Nigeria, if not first, has to rank way high among the list of nations where sanctity of human lives is nonexistent or treated with palpable disdain. This cringe worthy disposition is perfectly exhibited by security agencies and public officials. It is easier for the camel to pass through the eye of the needle than for the citizenry to go a week without getting to hear about police brutality on citizens they are paid to protect in any part of the country.
Ours is a country of inexactitude. An enclave of ‘anyhowness’. The situation becomes even more unsettling and worrisome when it appears those—the government—who are expected to curb the excesses of power drunk security operatives are also, albeit implicitly, egging this unconscionable characters on through there deafening silence and there refusal to bring them to book.
On 10th of September, a peaceful protest embarked on by the students of federal university of Oye In Ekiti turned bloody when a police officer, who happened to be one of the security details of the state Governor’s Wife, Bisi Fayemi, gunned down two of the Protesters. The First lady who was on a mission to carry out one of her poverty alleviation programmes for rural woman in the state was approached by the students to address them on the pathetic power situation in the school and its hostels, but in response to the students request the security details of the first lady unleash mayhem on the hapless students and all hell broke loose.

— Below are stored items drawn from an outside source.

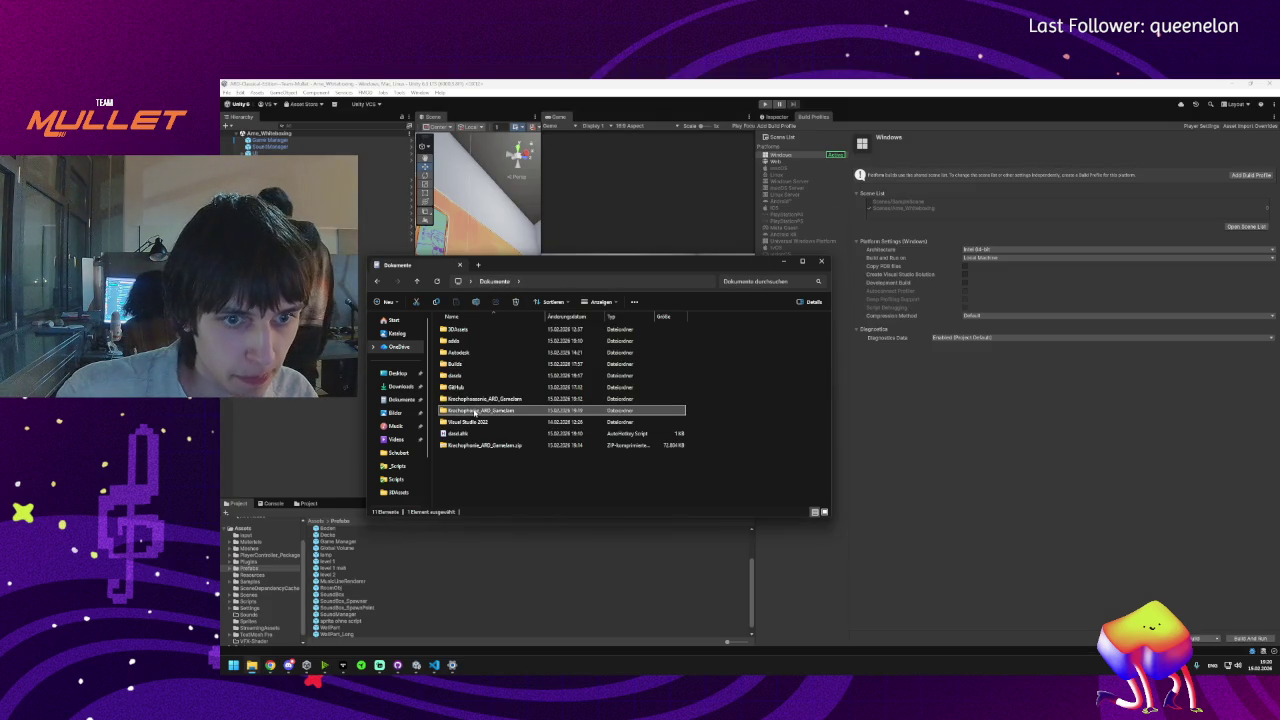
{"action": "right_click", "coordinate": [475, 412]}
{"action": "left_click", "coordinate": [465, 453]}
{"action": "left_click", "coordinate": [465, 453]}
{"action": "left_click", "coordinate": [465, 447]}
{"action": "key", "text": "Delete"}
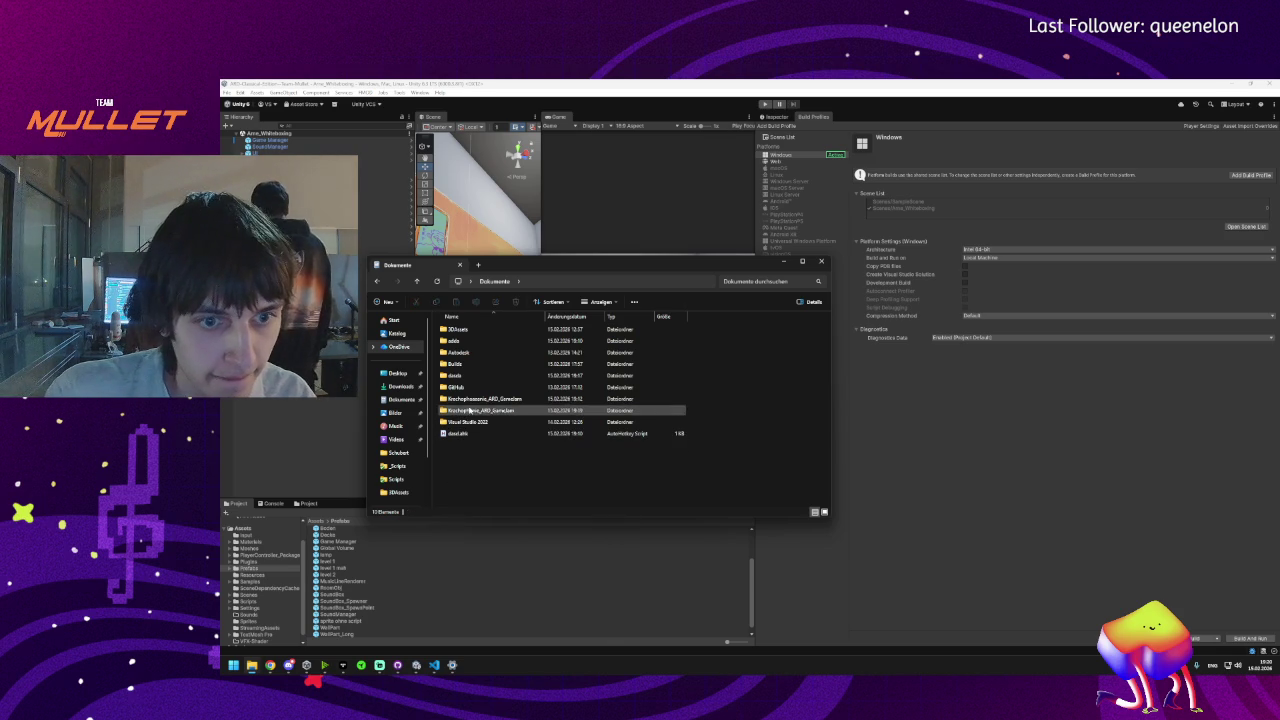
- Compress the Krachophonie_ARD_Gamejam folder into a ZIP file with the default name
{"action": "left_click", "coordinate": [468, 411]}
{"action": "right_click", "coordinate": [468, 411]}
{"action": "mouse_move", "coordinate": [493, 514]}
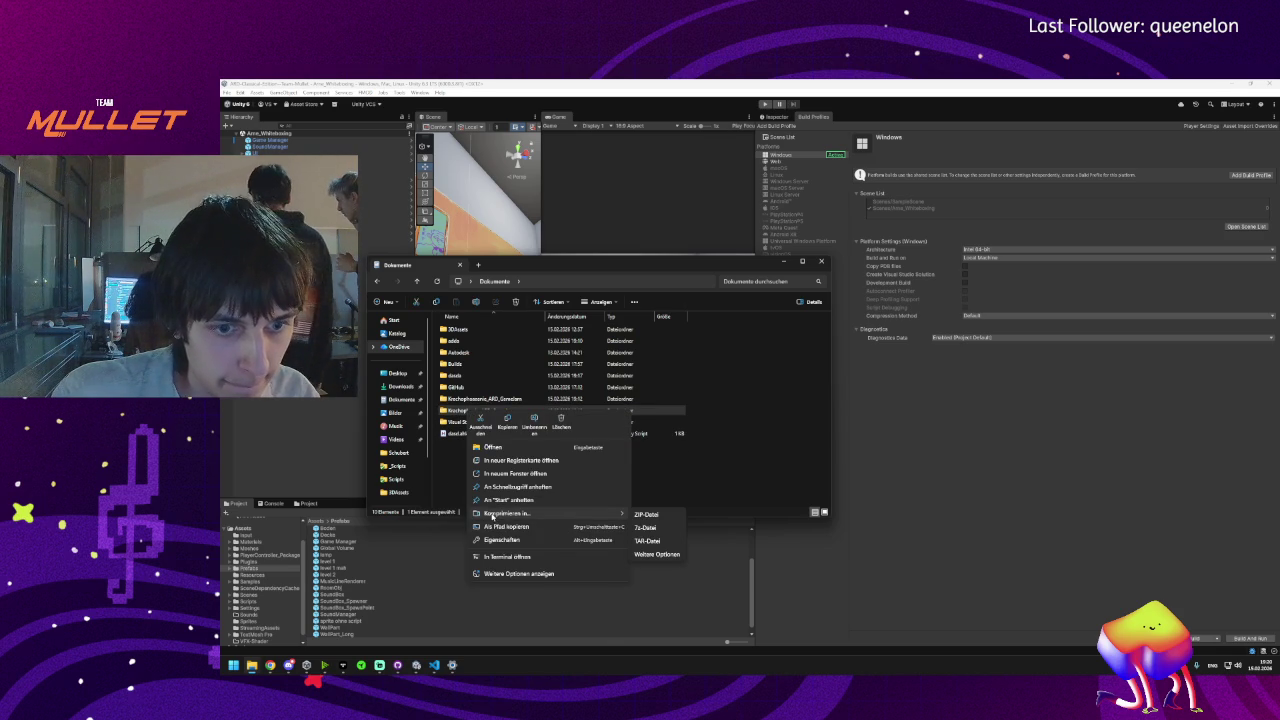
{"action": "left_click", "coordinate": [647, 515]}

What started as a simple altercation between restless students and overzealous police officers degenerated into full blown melee that saw the officers shot live bullets at students that pose no threat to their lives and in the process killing two students. Consequently, frustration boiled over and the students, enraged by the killing of two of their own, became rampageous.
“Abominable, Abhorrent and unconscionable” is the way human right activist and #EndSar convener, Segun Awosanya described the killing, he vowed that he would stop at nothing to make sure justice is served on the issue.
The first lady had said she did not order the killing of the students but every available sign point to the fact that the police acted at her behest.
In bizzare twist of event that seems to push away blame from the killer of the students, the commissioner for police in Ekiti said “Two persons have been arrested and one of them had confessed to the commission of the crime.“When a crime is committed, we don’t fold our arms and watch. Even a civilian can effect arrest if crime is committed in front of him and hand the suspect over to the police,”
The feelers we are getting now, which is a commendable one is that the management of the university, led by its Vice Chancellor, Prof. Kayode Soremekun, has set up a 12-man investigative panel to look into the root cause of the violent protest.A memo signed by the Director of Administration in the office of the Vice Chancellor, Mr. Olatunbosun Odusanya, said the panel would be headed by Deputy Vice Chancellor, Prof. Abayomi Fasina.
The management, according to the memo, gave the panel two weeks to submit its report. However, the People’s Democratic Party (PDP) in the South-West geo-political zone has condemned the use of live ammunition on the student demonstrators, resulting in the killing of at least two students by the police.
Throughout the history of mankind and across the world, the place of youths, especially students, in nation’s building and advancement of a country in every sphere of development is extremely crucial and not something to be treated with scant regard or utter levity.
But in Nigeria the opposite seems to be the case, aside from refusal of the old orders who have somewhat ruled the country since independence to relinquish power to the more dynamic and intelligent youths, they have also embarked on the systemic inculcation of fear in them that’s aimed at making it difficult for the youths to stand up to them, and where this strategy does not work they go for the jugular which is to annilate them.